Selbstzweifel, Ängste und das Gefühl, ein Betrüger zu sein; die anderen können den eigenen Job viel besser, man hat seinen Erfolg nicht wirklich verdient, sondern hatte nur Glück – kennst du diese Gefühle auch? 

Wir alle zweifeln hin und wieder an uns. Bei Menschen mit Impostor-Syndrom sind diese Gefühle und Ängste jedoch praktisch allgegenwärtig. Dieses Phänomen betrifft viele Menschen, unabhängig von ihrem Hintergrund oder ihren Fähigkeiten. Doch bei neurodivergenten Menschen, die beispielsweise ADHS oder Autismus haben, können diese Gefühle noch intensiver und komplexer werden. 

ADHS und Neurodivergenz

 Wir neurodivergenten Menschen tragen oft eine Vielzahl einzigartiger Merkmale und Stärken in sich, die uns von der neurotypischen Bevölkerung unterscheiden. Unsere Gehirne funktionieren anders. Deshalb verhalten wir uns oft auch anders und fallen dementsprechend mehr oder weniger stark auf. 

Die besonderen Herausforderungen, mit denen wir neurodivergenten Menschen im Alltag konfrontiert sind, wie Schwierigkeiten in der Kommunikation, der sozialen Interaktion oder der Informationsverarbeitung, können das Impostor-Syndrom bei uns verstärken und zu einem ständigen Begleiter werden lassen.

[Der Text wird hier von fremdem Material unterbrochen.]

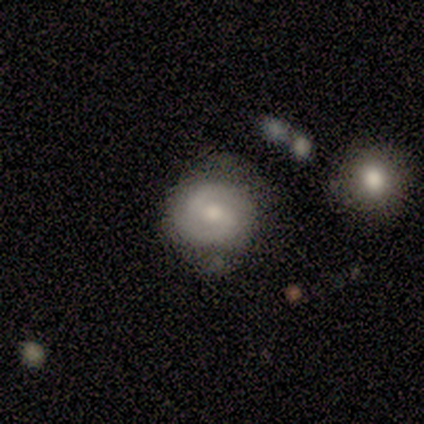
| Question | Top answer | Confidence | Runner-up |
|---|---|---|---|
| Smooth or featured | featured or disk | 80% | smooth (20%) |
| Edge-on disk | no | 100% | — |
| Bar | weak | 75% | strong (25%) |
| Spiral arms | yes | 100% | — |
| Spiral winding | medium | 50% | tight (25%) |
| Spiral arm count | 2 | 100% | — |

Das Impostor-Syndrom: Wenn die eigenen Erfolge in Frage gestellt werden

Das Impostor-Syndrom beschreibt das Gefühl, dass man nicht den eigenen Erfolgen und Fähigkeiten entspricht. Du könntest denken, dass du nur durch Glück oder Zufall Erfolge erzielt hast und eigentlich nicht genug bist. Das Syndrom spielt mit deinem Verstand und erzählt dir, dass du ein Betrüger bist, der jederzeit entlarvt werden könnte.

Für neurodivergente Menschen kann das Impostor-Syndrom besonders belastend sein. Die einzigartigen Merkmale und Herausforderungen, die mit ADHS, Autismus oder anderen neurodivergenten Bedingungen einhergehen, können das Gefühl verstärken, nicht „normal“ oder ausreichend zu sein. Da wir in der Vergangenheit seit unserer Kindheit genau solche Erfahrungen gemacht haben, trifft das Impostor-Syndrom hier bei uns auf fruchtbaren Boden. 

 

  • Das Gefühl der Inauthentizität: Wir zweifeln daran, dass wir wirklich so erfolgreich, selbstbewusst oder sympathisch sind wie andere uns sehen. Ebenso daran, dass wir unsere Erfolge und Errungenschaften wirklich verdient haben. 

  • Überkompensation: Wir neurodivergenten Menschen versuchen oft, unsere vermeintlichen Defizite zu kompensieren, indem wir noch härter arbeiten und perfektionistische Standards an uns selbst setzen. Doch egal wie viel wir erreichen, das Gefühl des Betrugs bleibt bestehen.

  • Angst vor Entdeckung: Wir befürchten oft, dass andere herausfinden könnten, dass wir in Wirklichkeit nicht so kompetent oder talentiert sind, wie wir vorgeben zu sein. Diese Angst vor Entdeckung kann zu hohem Stress und Selbstzweifeln führen.

  • Selbstabwertung: Wir neigen dazu, unsere eigenen Fähigkeiten herunterzuspielen und uns mit anderen zu vergleichen. Wir denken meistens, dass andere Menschen viel besser sind als wir und dass wir nicht auf deren Niveau sind.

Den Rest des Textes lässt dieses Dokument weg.